Monopol Poczty powoli się kurczy – od 1 stycznia przyszłego roku ograniczy się do przesyłek o wadze do 50 g, a trzy lata później rynek zostanie całkowicie zliberalizowany. Nic więc dziwnego, że Poczta szuka nowych kierunków ekspansji. Zamierza m.in. rozwijać usługi finansowe. Od początku przyszłego roku w każdym oddziale Poczty, a jest ich w kraju 8300, zostaną wydzielone specjalne okienka, gdzie będzie można skorzystać z oferty finansowej.

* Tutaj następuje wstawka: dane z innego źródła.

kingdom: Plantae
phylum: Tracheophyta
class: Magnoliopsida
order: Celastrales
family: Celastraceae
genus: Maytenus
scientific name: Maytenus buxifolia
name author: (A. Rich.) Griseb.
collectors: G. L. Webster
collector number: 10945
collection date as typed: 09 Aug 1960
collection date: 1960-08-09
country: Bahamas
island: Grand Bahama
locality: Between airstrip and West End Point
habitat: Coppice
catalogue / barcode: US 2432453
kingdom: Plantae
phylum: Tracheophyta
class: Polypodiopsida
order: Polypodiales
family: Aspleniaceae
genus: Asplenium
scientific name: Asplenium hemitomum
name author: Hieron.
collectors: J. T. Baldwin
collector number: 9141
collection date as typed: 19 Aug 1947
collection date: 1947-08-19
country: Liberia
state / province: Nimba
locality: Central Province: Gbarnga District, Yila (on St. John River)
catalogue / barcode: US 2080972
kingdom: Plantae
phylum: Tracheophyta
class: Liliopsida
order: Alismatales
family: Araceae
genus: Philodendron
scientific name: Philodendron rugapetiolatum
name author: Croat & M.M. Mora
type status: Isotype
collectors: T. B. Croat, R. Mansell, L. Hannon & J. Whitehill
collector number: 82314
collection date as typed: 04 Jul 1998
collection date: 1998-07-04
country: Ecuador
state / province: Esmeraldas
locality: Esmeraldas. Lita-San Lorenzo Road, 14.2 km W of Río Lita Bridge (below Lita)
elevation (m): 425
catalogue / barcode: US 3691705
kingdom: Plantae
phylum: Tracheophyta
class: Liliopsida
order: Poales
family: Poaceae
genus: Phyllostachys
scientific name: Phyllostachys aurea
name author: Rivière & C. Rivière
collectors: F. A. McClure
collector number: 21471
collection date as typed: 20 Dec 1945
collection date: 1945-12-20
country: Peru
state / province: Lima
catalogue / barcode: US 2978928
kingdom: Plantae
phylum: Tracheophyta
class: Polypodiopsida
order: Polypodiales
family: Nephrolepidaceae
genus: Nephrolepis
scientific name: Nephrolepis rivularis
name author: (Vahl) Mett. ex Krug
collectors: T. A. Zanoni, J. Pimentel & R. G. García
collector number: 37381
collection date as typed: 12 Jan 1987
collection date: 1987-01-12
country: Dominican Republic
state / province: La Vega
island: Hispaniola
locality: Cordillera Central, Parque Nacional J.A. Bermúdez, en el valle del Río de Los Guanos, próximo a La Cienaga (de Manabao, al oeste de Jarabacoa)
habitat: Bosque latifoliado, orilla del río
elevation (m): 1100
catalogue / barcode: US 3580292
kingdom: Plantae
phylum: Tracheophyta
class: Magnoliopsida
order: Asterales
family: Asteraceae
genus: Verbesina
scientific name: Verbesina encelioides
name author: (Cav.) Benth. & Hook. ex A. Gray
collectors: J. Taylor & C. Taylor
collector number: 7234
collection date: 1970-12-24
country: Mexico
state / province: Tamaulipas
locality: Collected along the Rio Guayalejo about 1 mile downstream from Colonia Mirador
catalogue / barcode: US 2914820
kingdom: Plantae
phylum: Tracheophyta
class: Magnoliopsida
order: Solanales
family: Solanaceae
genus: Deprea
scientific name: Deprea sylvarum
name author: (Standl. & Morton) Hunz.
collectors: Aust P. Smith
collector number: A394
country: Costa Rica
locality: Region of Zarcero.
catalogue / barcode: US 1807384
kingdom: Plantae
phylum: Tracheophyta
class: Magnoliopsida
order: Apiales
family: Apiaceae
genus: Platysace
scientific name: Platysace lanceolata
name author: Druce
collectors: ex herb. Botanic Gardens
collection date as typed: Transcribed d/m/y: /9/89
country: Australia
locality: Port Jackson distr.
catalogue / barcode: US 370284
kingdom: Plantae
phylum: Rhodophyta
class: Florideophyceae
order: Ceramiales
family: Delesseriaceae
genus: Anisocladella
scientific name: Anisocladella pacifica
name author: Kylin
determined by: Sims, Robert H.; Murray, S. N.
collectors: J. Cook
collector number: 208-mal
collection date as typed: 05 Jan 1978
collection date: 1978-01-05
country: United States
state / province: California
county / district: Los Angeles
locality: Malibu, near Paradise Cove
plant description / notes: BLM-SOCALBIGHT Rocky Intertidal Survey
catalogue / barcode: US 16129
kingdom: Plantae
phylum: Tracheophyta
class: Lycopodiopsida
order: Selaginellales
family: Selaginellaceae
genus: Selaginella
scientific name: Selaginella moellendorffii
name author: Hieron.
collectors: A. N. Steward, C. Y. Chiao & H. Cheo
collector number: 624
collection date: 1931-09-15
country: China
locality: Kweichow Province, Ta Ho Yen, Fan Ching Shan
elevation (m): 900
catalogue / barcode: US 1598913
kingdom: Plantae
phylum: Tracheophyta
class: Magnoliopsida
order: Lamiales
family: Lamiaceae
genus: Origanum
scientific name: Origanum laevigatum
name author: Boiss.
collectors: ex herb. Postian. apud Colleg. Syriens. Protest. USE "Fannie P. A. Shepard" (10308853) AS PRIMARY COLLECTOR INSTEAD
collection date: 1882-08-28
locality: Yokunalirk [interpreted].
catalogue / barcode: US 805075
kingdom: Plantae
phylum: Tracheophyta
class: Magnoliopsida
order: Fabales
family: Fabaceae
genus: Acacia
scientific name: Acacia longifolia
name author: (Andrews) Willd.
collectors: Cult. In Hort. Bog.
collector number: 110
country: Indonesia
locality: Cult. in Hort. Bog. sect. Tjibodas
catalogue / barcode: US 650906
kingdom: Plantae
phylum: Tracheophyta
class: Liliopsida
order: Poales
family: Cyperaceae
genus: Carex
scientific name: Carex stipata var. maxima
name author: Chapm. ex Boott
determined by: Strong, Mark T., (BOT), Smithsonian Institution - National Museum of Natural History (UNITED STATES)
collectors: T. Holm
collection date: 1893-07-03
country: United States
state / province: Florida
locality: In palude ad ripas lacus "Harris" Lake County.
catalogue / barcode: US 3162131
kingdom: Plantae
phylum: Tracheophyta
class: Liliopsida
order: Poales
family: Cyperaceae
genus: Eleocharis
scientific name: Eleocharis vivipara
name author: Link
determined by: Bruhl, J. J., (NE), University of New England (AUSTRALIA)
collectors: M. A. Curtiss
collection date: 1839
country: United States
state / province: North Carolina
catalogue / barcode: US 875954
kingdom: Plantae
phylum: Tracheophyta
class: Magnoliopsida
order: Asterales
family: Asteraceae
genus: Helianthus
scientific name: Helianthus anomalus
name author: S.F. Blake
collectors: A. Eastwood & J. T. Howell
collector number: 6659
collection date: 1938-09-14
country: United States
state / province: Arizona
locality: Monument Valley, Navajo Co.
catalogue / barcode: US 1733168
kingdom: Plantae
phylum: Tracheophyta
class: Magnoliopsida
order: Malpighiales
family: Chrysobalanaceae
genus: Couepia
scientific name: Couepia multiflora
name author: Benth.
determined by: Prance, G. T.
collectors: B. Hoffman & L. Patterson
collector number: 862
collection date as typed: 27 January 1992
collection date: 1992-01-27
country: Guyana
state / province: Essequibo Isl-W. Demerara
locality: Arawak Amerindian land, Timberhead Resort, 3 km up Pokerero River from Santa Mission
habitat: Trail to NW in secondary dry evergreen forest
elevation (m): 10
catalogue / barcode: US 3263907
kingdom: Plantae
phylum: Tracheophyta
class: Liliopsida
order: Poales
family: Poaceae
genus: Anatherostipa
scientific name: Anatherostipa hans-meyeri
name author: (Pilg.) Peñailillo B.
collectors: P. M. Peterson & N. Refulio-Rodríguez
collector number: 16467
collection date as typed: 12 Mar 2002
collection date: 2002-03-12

– W tej chwili szkolimy personel. Prowadzone są też prace integrujące system IT Poczty z Bankiem Pocztowym – mówi dyrektor generalny Tadeusz Bartkowiak.
Jedną z propozycji umocnienia pozycji Poczty jest jej ewentualna fuzja z bankiem PKO BP. W Banku Pocztowym Poczta ma 75 proc. udziałów, a PKO BP pozostałe 25 proc. Od pewnego czasu działa też wspólny zespół przedstawicieli PP i PKO BP, który opracowuje wnioski dotyczące skutków takiego połączenia. Mają być opublikowane na dniach.
– W tej chwili wraz z bankiem PKO BP w regionie wrocławskim prowadzany jest projekt umożliwiający płatności kartami na poczcie. Jeśli powiedzie się, wdrożymy go w całym kraju – obiecuje Tadeusz Bartkowiak. Zapowiada, że Poczta myśli nie tylko o zwykłych kredytach, ale i hipotecznych oraz sprzedaży obligacji czy ubezpieczeń – czytamy.